Last in a series on the biking life of AJ Littrell of Twisted Audio.
AJ Littrell’s initial relationship with a motorcycle, like that of a lot of young riders, began with a need for speed. Graduating from the three-wheeler ATVs he had come to love as a kid, he got his first bike at the age of 16, starting out with a sports model for several years. This really let him get out and go with the kind of thrill you might only know, say, from riding in a Marine helicopter.
But that kind of speed adventure came to an end one day when he was topping off the speedometer at 120 mph on a Super Hawk along an empty country road. He was feeling the rush when, out of nowhere … he hit a dog!
“I got real lucky,” he says now. “My guardian angel was working overtime. I had a backpack full of clothes on, there was nobody coming. I walked away from that one. Just had to get my right knee scoped. I didn’t even know what I had hit until the police officer came to the hospital and told me what happened. I thought it was a deer, but it was a German Shepherd.”
He got another sport bike for about a year before getting out of the sport class and getting the 2003 Ironworks Savage Custom Cruiser he has now, putting his high speed days behind. Now he just likes “cruising around and hanging out with the guys” and showing off his special bike.

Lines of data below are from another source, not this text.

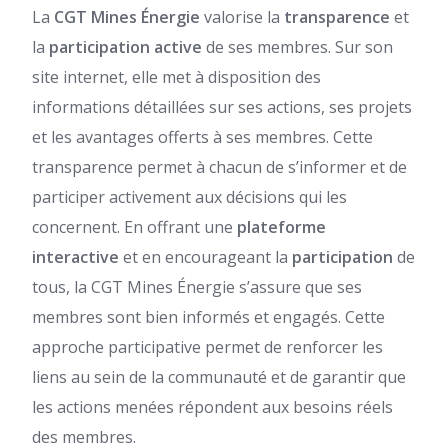
La
CGT Mines Énergie
valorise la
transparence
et
la
participation active
de ses membres. Sur son
site internet, elle met à disposition des
informations détaillées sur ses actions, ses projets
et les avantages offerts à ses membres. Cette
transparence permet à chacun de s’informer et de
participer activement aux décisions qui les
concernent. En offrant une
plateforme
interactive
et en encourageant la
participation
de
tous, la CGT Mines Énergie s’assure que ses
membres sont bien informés et engagés. Cette
approche participative permet de renforcer les
liens au sein de la communauté et de garantir que
les actions menées répondent aux besoins réels
des membres.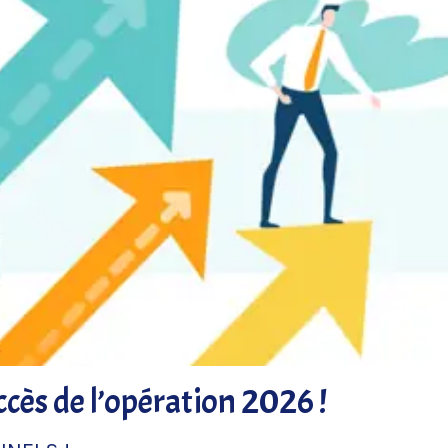
uccès de l’opération 2026 !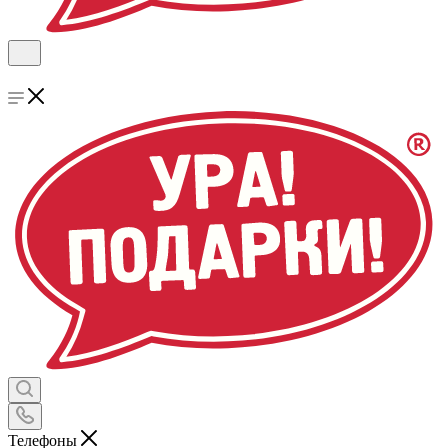
Телефоны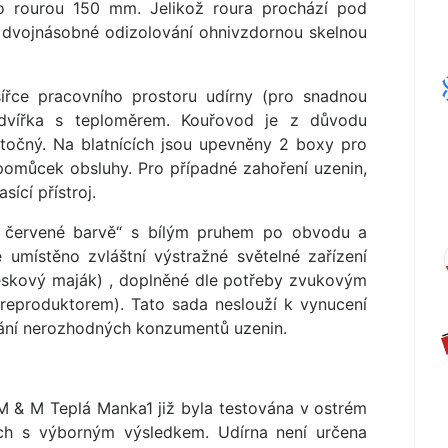
eno rourou 150 mm. Jelikož roura prochází pod
 dvojnásobné odizolování ohnivzdornou skelnou
šířce pracovního prostoru udírny (pro snadnou
 dvířka s teploměrem. Kouřovod je z důvodu
točný. Na blatnících jsou upevněny 2 boxy pro
pomůcek obsluhy. Pro případné zahoření uzenin,
sící přístroj.
ně červené barvě“ s bílým pruhem po obvodu a
 umístěno zvláštní výstražné světelné zařízení
skový maják) , doplněné dle potřeby zvukovým
reproduktorem). Tato sada neslouží k vynucení
volání nerozhodných konzumentů uzenin.
M & M Teplá Manka1 již byla testována v ostrém
ích s výborným výsledkem. Udírna není určena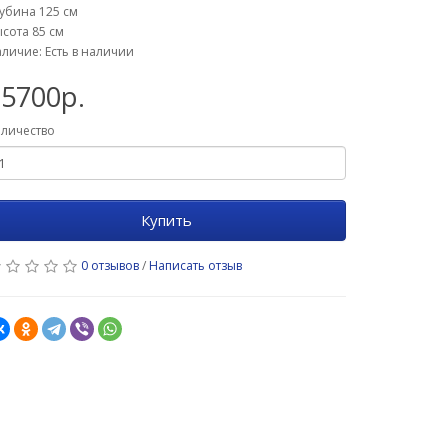
убина 125 см
сота 85 см
личие: Есть в наличии
35700р.
личество
Купить
0 отзывов
/
Написать отзыв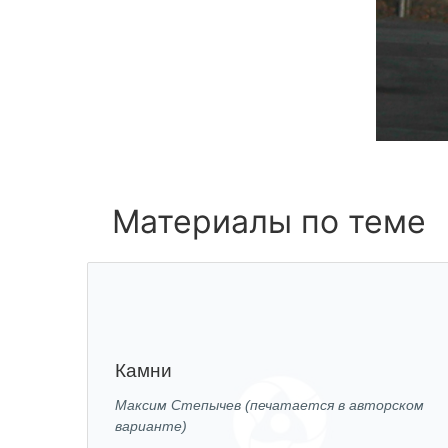
Материалы по теме
Камни
Максим Степычев (печатается в авторском
варианте)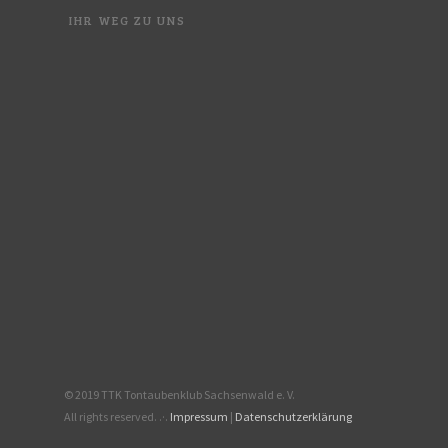
IHR WEG ZU UNS
© 2019 TTK Tontaubenklub Sachsenwald e. V.
All rights reserved. .·.
Impressum
|
Datenschutzerklärung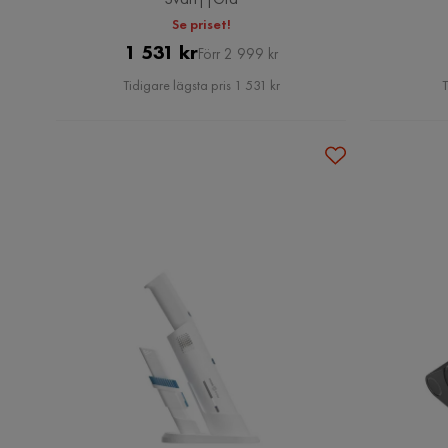
Se priset!
Pris
Original
1 531 kr
Förr 2 999 kr
Pris
Tidigare lägsta pris 1 531 kr
T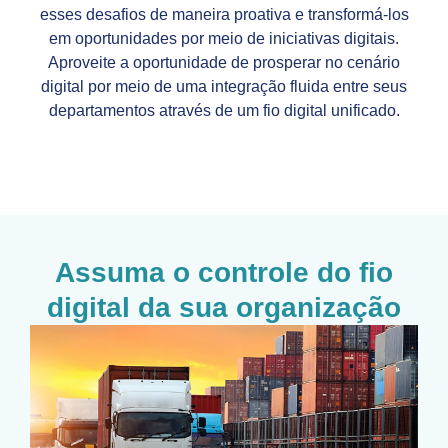
esses desafios de maneira proativa e transformá-los
em oportunidades por meio de iniciativas digitais.
Aproveite a oportunidade de prosperar no cenário
digital por meio de uma integração fluida entre seus
departamentos através de um fio digital unificado.
Assuma o controle do fio
digital da sua organização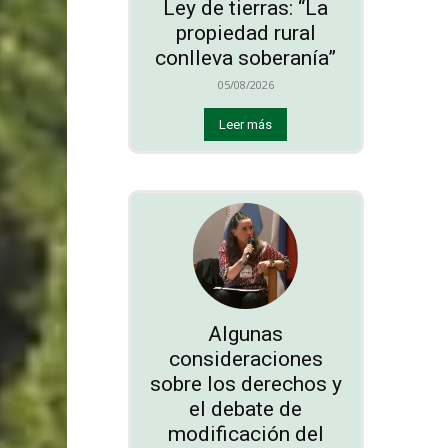
Ley de tierras: “La
propiedad rural
conlleva soberanía”
05/08/2026
Leer más
Algunas
consideraciones
sobre los derechos y
el debate de
modificación del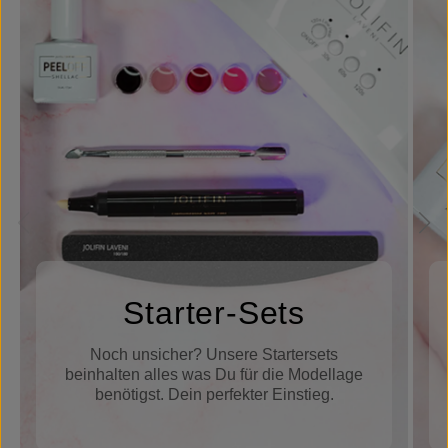
Starter-Sets
Noch unsicher? Unsere Startersets
beinhalten alles was Du für die Modellage
benötigst. Dein perfekter Einstieg.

However, he’s also part of a bike club that does a lot more than just hang together. He’s in the South Jersey Chapter of the Nam Knights Motorcycle Club, a military and law enforcement club that supports fallen police officers and all military veterans.
Some of the things they do include escorting returning veterans from the area to their homes from the air base at Fort Dix, which includes taking the veteran and his family out for a celebratory meal.
On Veterans Day the group also rides to the Williamstown Veterans Memorial in New Jersey to lay wreaths on each veteran’s gravesite. They’ve also ridden as a group through New York City for a veteran’s ceremony, complete with a police escort. And. of course, Memorial Day weekend they will be at the Rolling Thunder event in Washington, D.C. These and other events that honor veterans and police officers couldn’t be more meaningful to AJ.
“We’re a bunch of guys who believe in the same thing and we make sure we take care of our military veterans and that we never forget those who walked that path before us,” says AJ.
For members, the club recreates the same feeling of brotherhood they found in their own tours of service. “The club is a bond among people who have something in common, just like the military,” says AJ. “I don’t have to explain to another guy why I like riding a bike. He understands it in the same way I do.”
The club also fosters an atmosphere where wives and children can make the club a family outing as well. AJ’s nine-year-old daughter Skylar has already filled up a vest full of patches relating to club activities. Even if he and his wife Wendy move on after their retirement dates in the Marines, AJ figures he’ll start another chapter of the Nam Knights wherever they end up. For simply spending great times with family and friends, there’s nothing in AJ’s mind that beats his biking club and the biking life.